DVDs and downloads: Divergent, Noah, Venus in Fur, Unforgiven and more

When it comes to tales of divergent teen identity, humour and high jinks go a lot further than elaborate earnestness, writes Guy Lodge
  
  

Divergent
Lacking direction: Zoe Kravitz and Shailene Woodley in Divergent, the meandering tale of a futuristic dystopia. Photograph: c.Everett Collection/Rex Features Photograph: c.Everett Collection/Rex Features

It is still fairly unorthodox for a major blockbuster's online release to precede its arrival on DVD. If you're going to try it out, however, it may as well be on a film aimed at an audience that probably ranks DVDs just below 7in singles on the quaintness scale. Most post-teen viewers are unlikely to feel the full, scowling impact of Divergent (eOne, 12), the latest would-be franchise to spring from a hit series of young adult novels, which is available to download on Monday, and on DVD in mid-August.

The film, with its elaborately constructed metaphor for pressured adolescent self-identification, and its earnestly humourless take on same, is set in a dystopian future. Humanity is divided into tribes named things such as Amity and Abnegation, the members of which are not expected to boast more than their allocated virtue. Naturally, our multi-hued heroine Tris (Shailene Woodley) fits into no such convenient box and is reassigned to the outlying Divergent caste, whereupon her quest begins, for what we never quite find out, since this lengthy film is all sequel-building setup and no payoff.
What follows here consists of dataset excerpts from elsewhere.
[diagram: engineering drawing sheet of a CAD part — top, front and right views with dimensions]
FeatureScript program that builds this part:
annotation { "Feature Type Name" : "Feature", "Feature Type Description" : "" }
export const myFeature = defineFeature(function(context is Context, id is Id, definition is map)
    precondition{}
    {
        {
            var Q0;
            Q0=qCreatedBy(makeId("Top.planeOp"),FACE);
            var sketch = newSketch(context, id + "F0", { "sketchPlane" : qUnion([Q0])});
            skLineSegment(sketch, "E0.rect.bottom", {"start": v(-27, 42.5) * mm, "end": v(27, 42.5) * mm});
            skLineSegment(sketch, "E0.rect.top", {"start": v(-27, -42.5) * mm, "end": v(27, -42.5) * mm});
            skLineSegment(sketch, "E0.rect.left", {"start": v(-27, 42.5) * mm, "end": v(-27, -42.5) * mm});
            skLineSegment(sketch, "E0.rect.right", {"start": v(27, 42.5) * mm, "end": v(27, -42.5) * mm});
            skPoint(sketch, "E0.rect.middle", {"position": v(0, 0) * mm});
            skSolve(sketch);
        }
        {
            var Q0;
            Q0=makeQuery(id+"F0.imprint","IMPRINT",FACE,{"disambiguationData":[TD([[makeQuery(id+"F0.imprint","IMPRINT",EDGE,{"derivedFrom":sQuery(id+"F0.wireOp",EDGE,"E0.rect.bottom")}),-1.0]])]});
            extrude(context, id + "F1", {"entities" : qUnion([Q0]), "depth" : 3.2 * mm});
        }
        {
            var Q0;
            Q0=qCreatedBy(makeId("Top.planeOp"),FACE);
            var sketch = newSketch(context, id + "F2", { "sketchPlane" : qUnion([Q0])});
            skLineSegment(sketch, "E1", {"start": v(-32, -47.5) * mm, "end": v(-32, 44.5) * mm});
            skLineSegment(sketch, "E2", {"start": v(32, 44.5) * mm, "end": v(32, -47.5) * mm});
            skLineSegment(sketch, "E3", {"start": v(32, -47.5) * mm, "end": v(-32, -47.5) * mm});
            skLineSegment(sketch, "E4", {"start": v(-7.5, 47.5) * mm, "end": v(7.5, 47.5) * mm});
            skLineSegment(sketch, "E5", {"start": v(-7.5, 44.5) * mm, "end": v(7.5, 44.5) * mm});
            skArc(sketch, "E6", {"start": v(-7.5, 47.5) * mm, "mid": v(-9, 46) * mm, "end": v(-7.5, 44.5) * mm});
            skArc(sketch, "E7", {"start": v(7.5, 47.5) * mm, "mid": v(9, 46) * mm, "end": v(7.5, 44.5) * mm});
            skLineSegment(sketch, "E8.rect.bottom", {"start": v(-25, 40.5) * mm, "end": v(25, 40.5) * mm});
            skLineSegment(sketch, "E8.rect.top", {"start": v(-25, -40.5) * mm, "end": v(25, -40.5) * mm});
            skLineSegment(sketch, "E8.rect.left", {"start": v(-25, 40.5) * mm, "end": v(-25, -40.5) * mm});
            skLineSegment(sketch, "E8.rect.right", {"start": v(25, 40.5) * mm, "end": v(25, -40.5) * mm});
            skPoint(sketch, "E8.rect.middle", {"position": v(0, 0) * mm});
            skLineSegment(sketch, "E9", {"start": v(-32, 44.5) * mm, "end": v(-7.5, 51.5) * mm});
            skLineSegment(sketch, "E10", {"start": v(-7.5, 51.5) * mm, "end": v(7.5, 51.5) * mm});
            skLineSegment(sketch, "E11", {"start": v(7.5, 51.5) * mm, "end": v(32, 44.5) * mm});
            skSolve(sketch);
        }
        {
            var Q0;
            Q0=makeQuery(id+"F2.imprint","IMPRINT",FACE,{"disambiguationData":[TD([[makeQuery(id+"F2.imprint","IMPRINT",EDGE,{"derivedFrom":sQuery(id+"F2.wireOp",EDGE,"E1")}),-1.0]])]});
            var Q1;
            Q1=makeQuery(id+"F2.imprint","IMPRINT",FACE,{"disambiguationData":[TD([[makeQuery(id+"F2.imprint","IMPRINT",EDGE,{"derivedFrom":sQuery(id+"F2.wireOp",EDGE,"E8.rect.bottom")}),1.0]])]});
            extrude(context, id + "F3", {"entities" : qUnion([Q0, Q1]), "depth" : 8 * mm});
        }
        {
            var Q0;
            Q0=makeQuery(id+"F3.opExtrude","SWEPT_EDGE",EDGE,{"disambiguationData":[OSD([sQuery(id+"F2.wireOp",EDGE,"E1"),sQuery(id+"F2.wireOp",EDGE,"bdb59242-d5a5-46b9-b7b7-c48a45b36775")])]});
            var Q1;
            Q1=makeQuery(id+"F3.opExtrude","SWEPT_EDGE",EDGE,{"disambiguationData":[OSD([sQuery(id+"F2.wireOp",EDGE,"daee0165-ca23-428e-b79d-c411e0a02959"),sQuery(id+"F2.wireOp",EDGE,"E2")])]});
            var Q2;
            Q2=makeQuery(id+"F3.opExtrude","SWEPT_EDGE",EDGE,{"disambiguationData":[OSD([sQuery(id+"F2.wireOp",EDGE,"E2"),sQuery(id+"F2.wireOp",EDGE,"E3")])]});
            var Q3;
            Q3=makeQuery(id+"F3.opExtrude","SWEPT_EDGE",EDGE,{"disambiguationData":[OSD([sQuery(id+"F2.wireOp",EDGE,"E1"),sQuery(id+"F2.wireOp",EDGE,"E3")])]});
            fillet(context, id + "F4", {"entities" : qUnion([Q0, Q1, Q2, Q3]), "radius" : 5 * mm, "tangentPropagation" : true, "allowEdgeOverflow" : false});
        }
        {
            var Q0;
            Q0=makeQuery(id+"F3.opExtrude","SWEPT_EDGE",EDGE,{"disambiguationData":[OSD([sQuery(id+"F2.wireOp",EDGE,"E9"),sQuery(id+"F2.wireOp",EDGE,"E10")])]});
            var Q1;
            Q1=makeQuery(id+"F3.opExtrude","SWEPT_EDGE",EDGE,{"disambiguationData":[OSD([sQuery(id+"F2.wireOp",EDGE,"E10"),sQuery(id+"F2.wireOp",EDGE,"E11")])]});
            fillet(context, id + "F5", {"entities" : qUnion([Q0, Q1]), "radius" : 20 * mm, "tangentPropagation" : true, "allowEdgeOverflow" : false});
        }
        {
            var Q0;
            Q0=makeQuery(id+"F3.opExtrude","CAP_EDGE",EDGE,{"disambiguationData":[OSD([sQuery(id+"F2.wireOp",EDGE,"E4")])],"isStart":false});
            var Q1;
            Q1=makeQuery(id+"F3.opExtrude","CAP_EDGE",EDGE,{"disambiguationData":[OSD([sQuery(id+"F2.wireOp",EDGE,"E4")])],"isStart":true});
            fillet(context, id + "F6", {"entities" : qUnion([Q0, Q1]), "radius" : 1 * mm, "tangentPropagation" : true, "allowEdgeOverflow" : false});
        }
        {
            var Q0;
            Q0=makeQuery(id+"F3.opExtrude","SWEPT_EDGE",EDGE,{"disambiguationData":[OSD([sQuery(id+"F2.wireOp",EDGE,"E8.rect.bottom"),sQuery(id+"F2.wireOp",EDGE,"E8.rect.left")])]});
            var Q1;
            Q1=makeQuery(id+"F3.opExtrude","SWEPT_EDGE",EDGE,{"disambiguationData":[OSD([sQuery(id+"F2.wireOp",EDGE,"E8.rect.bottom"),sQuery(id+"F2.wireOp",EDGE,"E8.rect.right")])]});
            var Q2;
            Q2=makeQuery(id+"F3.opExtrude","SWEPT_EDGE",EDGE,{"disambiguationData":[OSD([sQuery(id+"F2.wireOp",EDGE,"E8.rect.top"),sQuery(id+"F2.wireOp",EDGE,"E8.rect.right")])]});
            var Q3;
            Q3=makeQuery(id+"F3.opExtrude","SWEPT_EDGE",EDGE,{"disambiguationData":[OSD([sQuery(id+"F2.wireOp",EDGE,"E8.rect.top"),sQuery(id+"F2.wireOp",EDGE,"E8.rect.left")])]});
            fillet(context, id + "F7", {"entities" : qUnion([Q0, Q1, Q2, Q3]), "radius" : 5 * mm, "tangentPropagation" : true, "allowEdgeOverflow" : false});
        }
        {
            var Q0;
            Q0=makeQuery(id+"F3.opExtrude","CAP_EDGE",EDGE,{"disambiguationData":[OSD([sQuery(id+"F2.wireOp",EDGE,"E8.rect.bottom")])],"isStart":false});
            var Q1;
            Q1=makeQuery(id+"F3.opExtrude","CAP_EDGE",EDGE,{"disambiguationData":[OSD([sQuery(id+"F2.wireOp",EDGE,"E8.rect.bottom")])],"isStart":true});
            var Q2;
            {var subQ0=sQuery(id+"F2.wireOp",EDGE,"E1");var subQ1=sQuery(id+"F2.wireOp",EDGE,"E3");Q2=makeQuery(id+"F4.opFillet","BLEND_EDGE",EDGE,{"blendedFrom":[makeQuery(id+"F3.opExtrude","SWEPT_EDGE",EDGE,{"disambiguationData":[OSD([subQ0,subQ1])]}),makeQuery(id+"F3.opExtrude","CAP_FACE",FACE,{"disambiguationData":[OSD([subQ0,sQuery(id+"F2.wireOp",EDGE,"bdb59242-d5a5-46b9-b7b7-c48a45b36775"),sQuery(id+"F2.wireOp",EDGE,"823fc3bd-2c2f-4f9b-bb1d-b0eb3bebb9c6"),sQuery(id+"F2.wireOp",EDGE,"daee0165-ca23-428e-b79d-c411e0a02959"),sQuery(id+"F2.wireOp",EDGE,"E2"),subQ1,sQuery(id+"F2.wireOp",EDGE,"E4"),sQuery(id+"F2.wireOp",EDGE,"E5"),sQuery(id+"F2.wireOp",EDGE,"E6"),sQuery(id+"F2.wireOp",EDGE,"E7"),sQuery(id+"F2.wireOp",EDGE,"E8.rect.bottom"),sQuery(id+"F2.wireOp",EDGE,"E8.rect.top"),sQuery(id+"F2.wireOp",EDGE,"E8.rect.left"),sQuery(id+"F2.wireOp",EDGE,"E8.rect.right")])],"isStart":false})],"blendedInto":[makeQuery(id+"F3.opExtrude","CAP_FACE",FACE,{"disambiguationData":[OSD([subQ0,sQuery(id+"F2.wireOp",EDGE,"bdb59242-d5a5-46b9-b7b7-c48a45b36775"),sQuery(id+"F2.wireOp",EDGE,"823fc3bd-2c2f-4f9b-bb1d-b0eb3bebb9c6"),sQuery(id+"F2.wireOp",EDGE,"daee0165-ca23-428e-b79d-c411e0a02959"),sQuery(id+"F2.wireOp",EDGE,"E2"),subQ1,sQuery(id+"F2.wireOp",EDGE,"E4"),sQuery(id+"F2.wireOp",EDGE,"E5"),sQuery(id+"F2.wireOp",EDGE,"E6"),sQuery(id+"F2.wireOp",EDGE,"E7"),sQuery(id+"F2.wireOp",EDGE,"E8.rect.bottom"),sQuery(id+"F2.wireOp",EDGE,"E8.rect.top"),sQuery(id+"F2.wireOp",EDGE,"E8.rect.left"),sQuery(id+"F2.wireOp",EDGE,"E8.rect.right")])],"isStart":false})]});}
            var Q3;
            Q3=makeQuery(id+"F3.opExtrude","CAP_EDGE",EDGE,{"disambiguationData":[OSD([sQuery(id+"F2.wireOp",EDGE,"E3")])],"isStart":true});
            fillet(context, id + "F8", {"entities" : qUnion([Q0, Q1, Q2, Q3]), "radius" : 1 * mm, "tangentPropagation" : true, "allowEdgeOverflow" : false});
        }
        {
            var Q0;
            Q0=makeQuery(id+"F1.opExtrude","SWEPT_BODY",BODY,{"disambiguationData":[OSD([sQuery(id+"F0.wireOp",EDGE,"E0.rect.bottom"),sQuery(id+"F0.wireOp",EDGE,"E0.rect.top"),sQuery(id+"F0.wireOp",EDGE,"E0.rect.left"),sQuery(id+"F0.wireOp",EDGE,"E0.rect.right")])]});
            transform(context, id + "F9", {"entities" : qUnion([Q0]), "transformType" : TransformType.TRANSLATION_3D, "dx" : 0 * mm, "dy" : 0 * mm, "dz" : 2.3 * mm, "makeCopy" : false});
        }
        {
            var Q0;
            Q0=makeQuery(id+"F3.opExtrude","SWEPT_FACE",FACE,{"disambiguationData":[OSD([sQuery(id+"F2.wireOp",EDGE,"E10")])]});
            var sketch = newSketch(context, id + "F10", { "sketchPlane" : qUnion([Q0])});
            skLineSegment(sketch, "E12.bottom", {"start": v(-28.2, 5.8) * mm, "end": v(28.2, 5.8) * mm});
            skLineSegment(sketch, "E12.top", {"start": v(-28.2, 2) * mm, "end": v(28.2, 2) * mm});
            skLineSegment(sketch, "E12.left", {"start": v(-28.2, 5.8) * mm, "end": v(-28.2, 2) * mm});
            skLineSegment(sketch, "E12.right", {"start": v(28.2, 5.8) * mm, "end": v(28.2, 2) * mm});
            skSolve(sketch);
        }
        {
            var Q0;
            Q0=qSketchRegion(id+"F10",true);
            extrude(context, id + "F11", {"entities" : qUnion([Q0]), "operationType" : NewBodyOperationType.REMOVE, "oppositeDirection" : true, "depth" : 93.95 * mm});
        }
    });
What it lacks is the sense of immediate social peril that makes the Hunger Games films engaging; what it has is Woodley, an increasingly sparky and committed actress who seems divergent from the film itself.

There's ample abnegation of a more hessian-clad variety in Darren Aronofsky's Noah (Paramount, 12), an impressive misfire that recasts the biblical ark-builder as a severe environmentalist of indistinct faith and potentially destructive allegiance to his higher calling. There's a crazed intelligence to its theological questioning; ditto Russell Crowe's concentrated bottling of Noah's manifold ambiguities in brutish, buzz-cut form. Where it falters, unexpectedly for an Aronofsky film, is in the visual execution. Bar one extraordinary animated time-lapse sequence that daringly fuses evolutionist and creationist theory, the film is a menagerie of murk, burying the production designer's grandest gestures beneath sooty cinematography and uneven effects; Noah's lunkish quarry of Transformers-like fallen angels seems a particular failure of vision.

Not challenging himself nearly as much as Aronofsky, and narrowly getting away with it, is Roman Polanski, whose marginal stage-based chamber comedy Venus in Fur (Artificial Eye, 15) is more fun than Carnage, thanks mostly to the fearless efforts of his wife, Emmanuelle Seigner, as a power-hungry actress possessing her director (not Polanski this time, but Mathieu Amalric) via the mother of all auditions. The role was originated on Broadway by a far younger actress, Nina Arianda, making this a case of productive miscasting: Seigner's age gives the slight play's sadomasochistic dalliances greater urgency.

File it in the inessential curiosities folder, alongside Lee Sang-il's Unforgiven (Warner, 15), a faithful, gracefully shot reimagination of Clint Eastwood's swansong western as a Meiji-era samurai drama. The robes fit surprisingly well, and the action rattles along nicely, but Eastwood's film was made by its elegiac, self-addressing sense of directorial purpose. This is just a handsome distraction. Plenty of those in Chris Mason Johnson's well-meaning Test (Peccadillo, 15), an early-Aids-crisis flashback centred on Bronski Beat-listening dancers in San Francisco. The dancing is arresting, the period detail oddly ersatz.

One for the inessential on all counts folder is A Long Way Down, an excruciatingly tone-deaf adaptation of Nick Hornby's already iffy novel about suicide-club bonding, and already a formidable candidate for the year's most objectionable film. Awkwardly meshing black comedy with sitcom-style hugging and healing, it squanders Toni Collette's best efforts and actively revels in Imogen Poots's worst.

After that, the week's standout release comes as all the more welcome a tonic. Lukas Moodysson's knowingly titled We Are the Best! (Metrodome, 15) is a return to humane, heart-swelling form for the Swedish auteur that comes in a cheerfully unassuming package: a nostalgic adolescent comedy following the misadventures of a gangly all-girl punk trio in 1980s suburban Stockholm. Dizzy period kitsch and endearingly inept tunes abound, sometimes at once, as in the girls' infectious protest song Brezhnev and Reagan Fuck Off, but there's a nuanced appreciation of nascent female assertiveness, of rebellion both sincere and uncertain, amid all the high jinks. It's certainly a more rewarding study of divergent teen identity than, well, you know.